SUPPLIED INFORMATION START
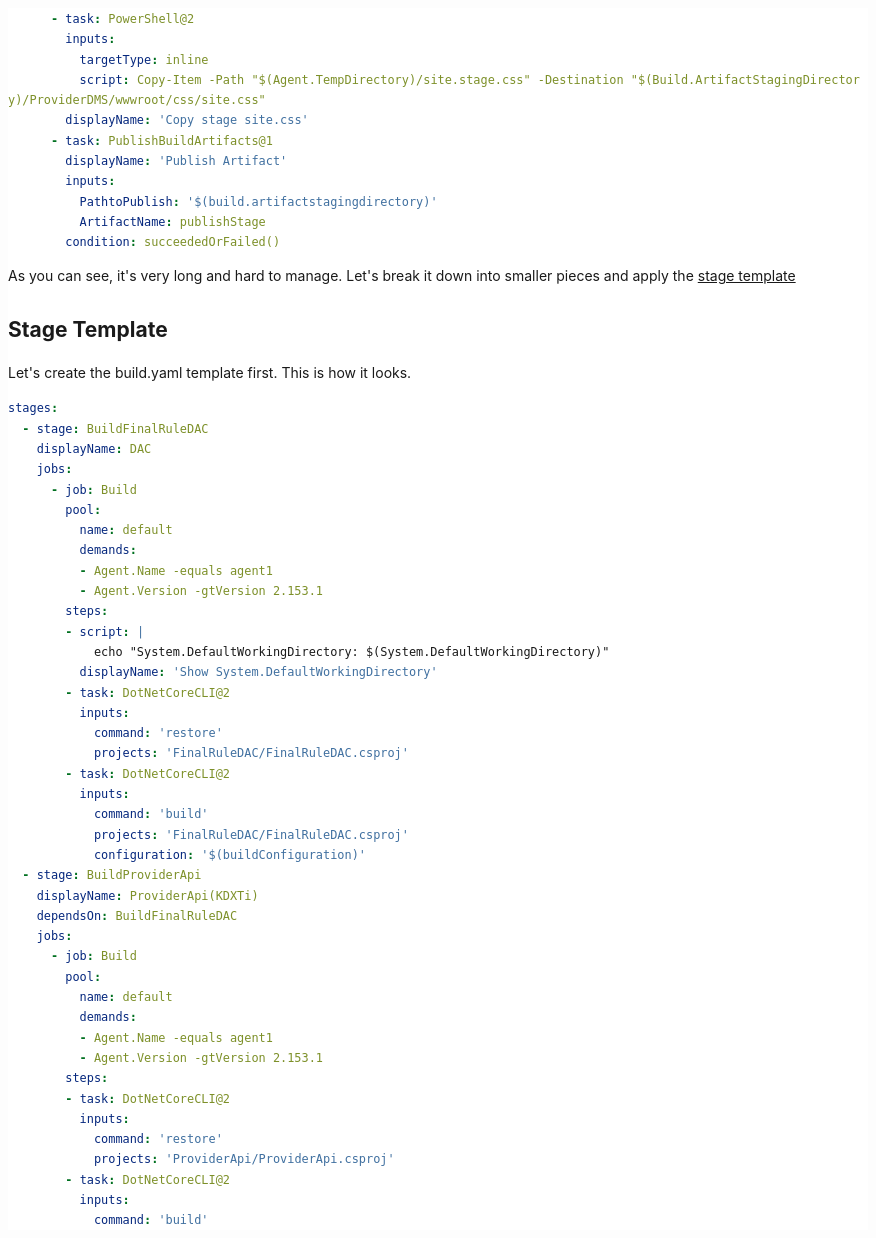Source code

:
 ```yaml
      - task: PowerShell@2
        inputs:
          targetType: inline
          script: Copy-Item -Path "$(Agent.TempDirectory)/site.stage.css" -Destination "$(Build.ArtifactStagingDirectory)/ProviderDMS/wwwroot/css/site.css"
        displayName: 'Copy stage site.css'
      - task: PublishBuildArtifacts@1
        displayName: 'Publish Artifact'
        inputs:
          PathtoPublish: '$(build.artifactstagingdirectory)'
          ArtifactName: publishStage
        condition: succeededOrFailed()
```

As you can see, it's very long and hard to manage. Let's break it down into smaller pieces and apply the [stage template](https://learn.microsoft.com/en-us/azure/devops/pipelines/process/templates?view=azure-devops&pivots=templates-includes#stage-reuse)

## Stage Template

Let's create the build.yaml template first. This is how it looks.

```yaml
stages:
  - stage: BuildFinalRuleDAC
    displayName: DAC
    jobs:
      - job: Build
        pool:
          name: default
          demands:
          - Agent.Name -equals agent1
          - Agent.Version -gtVersion 2.153.1
        steps:
        - script: |
            echo "System.DefaultWorkingDirectory: $(System.DefaultWorkingDirectory)"
          displayName: 'Show System.DefaultWorkingDirectory'
        - task: DotNetCoreCLI@2
          inputs:
            command: 'restore'
            projects: 'FinalRuleDAC/FinalRuleDAC.csproj'
        - task: DotNetCoreCLI@2
          inputs:
            command: 'build'
            projects: 'FinalRuleDAC/FinalRuleDAC.csproj'
            configuration: '$(buildConfiguration)'
  - stage: BuildProviderApi
    displayName: ProviderApi(KDXTi)
    dependsOn: BuildFinalRuleDAC
    jobs:
      - job: Build
        pool:
          name: default
          demands:
          - Agent.Name -equals agent1
          - Agent.Version -gtVersion 2.153.1
        steps:
        - task: DotNetCoreCLI@2
          inputs:
            command: 'restore'
            projects: 'ProviderApi/ProviderApi.csproj'
        - task: DotNetCoreCLI@2
          inputs:
            command: 'build'
```
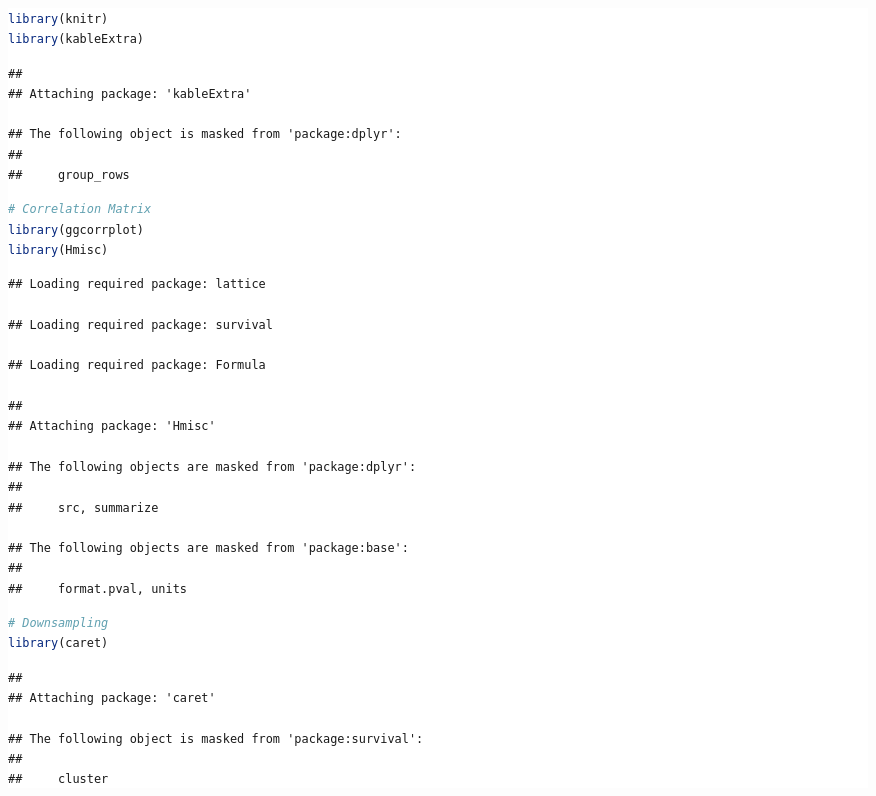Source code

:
 ``` r
library(knitr)
library(kableExtra)
```

    ## 
    ## Attaching package: 'kableExtra'

    ## The following object is masked from 'package:dplyr':
    ## 
    ##     group_rows

``` r
# Correlation Matrix
library(ggcorrplot)
library(Hmisc)
```

    ## Loading required package: lattice

    ## Loading required package: survival

    ## Loading required package: Formula

    ## 
    ## Attaching package: 'Hmisc'

    ## The following objects are masked from 'package:dplyr':
    ## 
    ##     src, summarize

    ## The following objects are masked from 'package:base':
    ## 
    ##     format.pval, units

``` r
# Downsampling
library(caret)
```

    ## 
    ## Attaching package: 'caret'

    ## The following object is masked from 'package:survival':
    ## 
    ##     cluster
SUPPLIED INFORMATION END
PROBLEM DESCRIPTION:
Please output every line of the listing as it stands, and omit its images.

SOLUTION TO THIS EXERCISE:
Source code

:
 ```yaml
      - task: PowerShell@2
        inputs:
          targetType: inline
          script: Copy-Item -Path "$(Agent.TempDirectory)/site.stage.css" -Destination "$(Build.ArtifactStagingDirectory)/ProviderDMS/wwwroot/css/site.css"
        displayName: 'Copy stage site.css'
      - task: PublishBuildArtifacts@1
        displayName: 'Publish Artifact'
        inputs:
          PathtoPublish: '$(build.artifactstagingdirectory)'
          ArtifactName: publishStage
        condition: succeededOrFailed()
```

As you can see, it's very long and hard to manage. Let's break it down into smaller pieces and apply the [stage template](https://learn.microsoft.com/en-us/azure/devops/pipelines/process/templates?view=azure-devops&pivots=templates-includes#stage-reuse)

## Stage Template

Let's create the build.yaml template first. This is how it looks.

```yaml
stages:
  - stage: BuildFinalRuleDAC
    displayName: DAC
    jobs:
      - job: Build
        pool:
          name: default
          demands:
          - Agent.Name -equals agent1
          - Agent.Version -gtVersion 2.153.1
        steps:
        - script: |
            echo "System.DefaultWorkingDirectory: $(System.DefaultWorkingDirectory)"
          displayName: 'Show System.DefaultWorkingDirectory'
        - task: DotNetCoreCLI@2
          inputs:
            command: 'restore'
            projects: 'FinalRuleDAC/FinalRuleDAC.csproj'
        - task: DotNetCoreCLI@2
          inputs:
            command: 'build'
            projects: 'FinalRuleDAC/FinalRuleDAC.csproj'
            configuration: '$(buildConfiguration)'
  - stage: BuildProviderApi
    displayName: ProviderApi(KDXTi)
    dependsOn: BuildFinalRuleDAC
    jobs:
      - job: Build
        pool:
          name: default
          demands:
          - Agent.Name -equals agent1
          - Agent.Version -gtVersion 2.153.1
        steps:
        - task: DotNetCoreCLI@2
          inputs:
            command: 'restore'
            projects: 'ProviderApi/ProviderApi.csproj'
        - task: DotNetCoreCLI@2
          inputs:
            command: 'build'
```
Source code

:
 ``` r
library(knitr)
library(kableExtra)
```

    ## 
    ## Attaching package: 'kableExtra'

    ## The following object is masked from 'package:dplyr':
    ## 
    ##     group_rows

``` r
# Correlation Matrix
library(ggcorrplot)
library(Hmisc)
```

    ## Loading required package: lattice

    ## Loading required package: survival

    ## Loading required package: Formula

    ## 
    ## Attaching package: 'Hmisc'

    ## The following objects are masked from 'package:dplyr':
    ## 
    ##     src, summarize

    ## The following objects are masked from 'package:base':
    ## 
    ##     format.pval, units

``` r
# Downsampling
library(caret)
```

    ## 
    ## Attaching package: 'caret'

    ## The following object is masked from 'package:survival':
    ## 
    ##     cluster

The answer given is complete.